今週、新作はあるかな?と好きな作家さんの名前で次に読む本を検索していたら、小説ではない“絵本”に出会いました。見れば有名な作家さんが絵本の作者になったいろんな企画やシリーズがあって新しい発見がありました。

その中で読んだら「待って、どういうこと?もう一回読みたい」となったおかわり必至のシリーズがありましたのでご紹介。物語の深さがしみわたり、大人もぐっと引き込まれる絵本です。 (2019年5月~2020年4月出版)


『恋の絵本』シリースを知っていますか。



きみたちの「すき」は
ほんとうの「すき」だ

『恋の絵本』特設サイトより

それは、ほんとうにシンプルな“すき”が詰まった5冊でした。

はじまりは辻村深月さんのお名前で本を検索していたところ思わず“絵本”がヒットしたのです。これまでには小説以外でエッセイや小学生新聞の連載などを読ませていただいたことはあるのですが、絵本は読んだことがありません。これは読んでみたいと早速『すきっていわなきゃだめ?』を手に取りました。

「待って」

物語を読み終えてまず感じたのは、驚きと自分の凝り固まった古い感性。すぐさま最初のページにかえりもう一度読みました。
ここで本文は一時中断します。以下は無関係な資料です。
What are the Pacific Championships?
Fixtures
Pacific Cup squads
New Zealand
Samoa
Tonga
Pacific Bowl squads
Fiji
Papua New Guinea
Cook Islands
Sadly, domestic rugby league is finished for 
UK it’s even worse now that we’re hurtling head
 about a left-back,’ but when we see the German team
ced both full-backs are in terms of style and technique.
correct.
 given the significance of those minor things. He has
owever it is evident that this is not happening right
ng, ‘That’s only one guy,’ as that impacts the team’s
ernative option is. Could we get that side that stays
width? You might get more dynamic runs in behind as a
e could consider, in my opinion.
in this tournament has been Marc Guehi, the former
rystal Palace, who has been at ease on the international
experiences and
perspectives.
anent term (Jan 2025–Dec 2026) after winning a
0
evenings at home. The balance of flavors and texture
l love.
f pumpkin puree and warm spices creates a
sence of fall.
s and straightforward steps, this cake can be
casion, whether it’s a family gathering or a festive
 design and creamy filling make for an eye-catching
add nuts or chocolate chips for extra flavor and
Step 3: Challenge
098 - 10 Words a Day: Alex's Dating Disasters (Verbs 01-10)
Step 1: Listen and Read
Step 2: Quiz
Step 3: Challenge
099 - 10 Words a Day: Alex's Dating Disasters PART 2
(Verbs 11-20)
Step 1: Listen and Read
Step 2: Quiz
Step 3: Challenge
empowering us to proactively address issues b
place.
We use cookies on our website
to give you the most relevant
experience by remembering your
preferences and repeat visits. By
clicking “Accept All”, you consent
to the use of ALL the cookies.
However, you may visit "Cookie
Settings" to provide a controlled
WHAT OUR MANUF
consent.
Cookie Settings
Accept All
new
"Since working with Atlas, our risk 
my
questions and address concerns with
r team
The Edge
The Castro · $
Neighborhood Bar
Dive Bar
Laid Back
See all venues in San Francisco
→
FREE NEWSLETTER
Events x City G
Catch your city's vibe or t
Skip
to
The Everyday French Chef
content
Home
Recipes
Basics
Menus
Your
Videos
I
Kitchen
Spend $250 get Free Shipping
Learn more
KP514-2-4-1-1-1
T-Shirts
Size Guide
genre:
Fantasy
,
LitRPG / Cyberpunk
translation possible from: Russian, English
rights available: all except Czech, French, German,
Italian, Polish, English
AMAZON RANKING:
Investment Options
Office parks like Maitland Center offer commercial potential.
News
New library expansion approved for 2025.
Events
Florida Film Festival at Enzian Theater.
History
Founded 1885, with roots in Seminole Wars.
さすがの辻村深月さん。文章がこんなにもシンプルで、難しくないのに最小限の言葉で伝えたいテーマど真ん中を貫く素晴らしさ。加えて絵は今日マチ子さんが手掛けこれまたシンプルに「すき」への感情が伝わってきます。決して恋や愛が中心にあるのではなく日常のほんの一瞬にピントが合っていて、タイトル通りすきっていわなきゃだめ?のギモンへのアンサーがさらりと表現されていました。

このように揺れ動く気持ちをそっと肯定してくれる名作はあわせて5作品あります。この機会にと、全て読んでみました。


「恋の絵本」シリーズ監修/ライター 瀧井朝世さん


『すきなひと』
桜庭一樹/作 嶽まいこ/絵 瀧井朝世/編

わたしが待った長い日々を323個の文字と絵で壮大に描いた贅沢な作品。文字と絵が語りかけてくれるから、この世界にいる自分ごと包まれているかのよう。絵本だからできることがつまった一冊です。公式サイトメッセージも是非お読みください。

『すきっていわなきゃだめ?』
辻村深月/作 今日マチ子/絵 瀧井朝世/編
小学校でよく耳にする「だれがスキなの?」。でもよくわからないし、聞かれて困った人も多いのではないでしょうか。そんなモヤモヤをさっと風で吹きとばしてくれる作品です。シンプルに思う気持ちのままでいいんだと教えてくれる一冊です。ラストシーンがとても印象的でした。

『まっくろいたちのレストラン』
島本理生/作 平岡瞳/絵 瀧井朝世/編
いたちのはじめたレストランにあるお客様がやってきます。相手を思うまっすぐな気持ちが、島本理生さんの文章と平岡瞳さんの版画や色鉛筆の絵のぬくもりと相まって読み手にあたたかく届きます。タイトルが出るシーンとラストカットがわたしのお気に入りです。

『こはるとちはる』
白石一文/作 北澤平祐/絵 瀧井朝世/編
双子みたいに似ていて仲良しのこはるとちはる。気になる相手の存在に戸惑う愛らしい様子が文章と絵のマッチングで明るく大きな広がりを持って表現されています。最後の台詞にそうだねと納得。これは、あの頃のわたしに届けたい物語です。

『ぼくのポーポがこいをした』
村田沙耶香/作 米増由香/絵 瀧井朝世/編
ぼくのぬいぐるみポーポが、おばあちゃんと結婚する。この物語は、まったく新しい結婚を描いていて、読めば読むほど想像がふくらみました。絵本というアプローチはこのようなお話にほんとうにぴったりで、村田沙耶香さんと米増由香さんのコラボレーションが光る一冊です。


全ての編集に携わった瀧井朝世さんは、公式サイトでこうメッセージをよせています。

恋愛を描いた名作絵本はこれまでにもあります。ただ、恋愛観や結婚観、ジェンダー観が変わりつつある今の世の中で、「好き」という素朴な感情を肯定しつつ、現代の感覚に響く恋の絵本があってもよいのではないか。そんな思いから、このシリーズは生まれました。

『恋の絵本』公式サイトより


わたしは出版された当時ではなく、令和6年の今にこのシリーズに出会いました。今手にとってページをめくってもとても新鮮でたくさんの気づきをもらいました。もし機会がありましたら、この「好き」を絵本から感じてみてください。ブックサンタなど、この冬の贈り物にもおすすめです。



お読みいただきありがとうございました。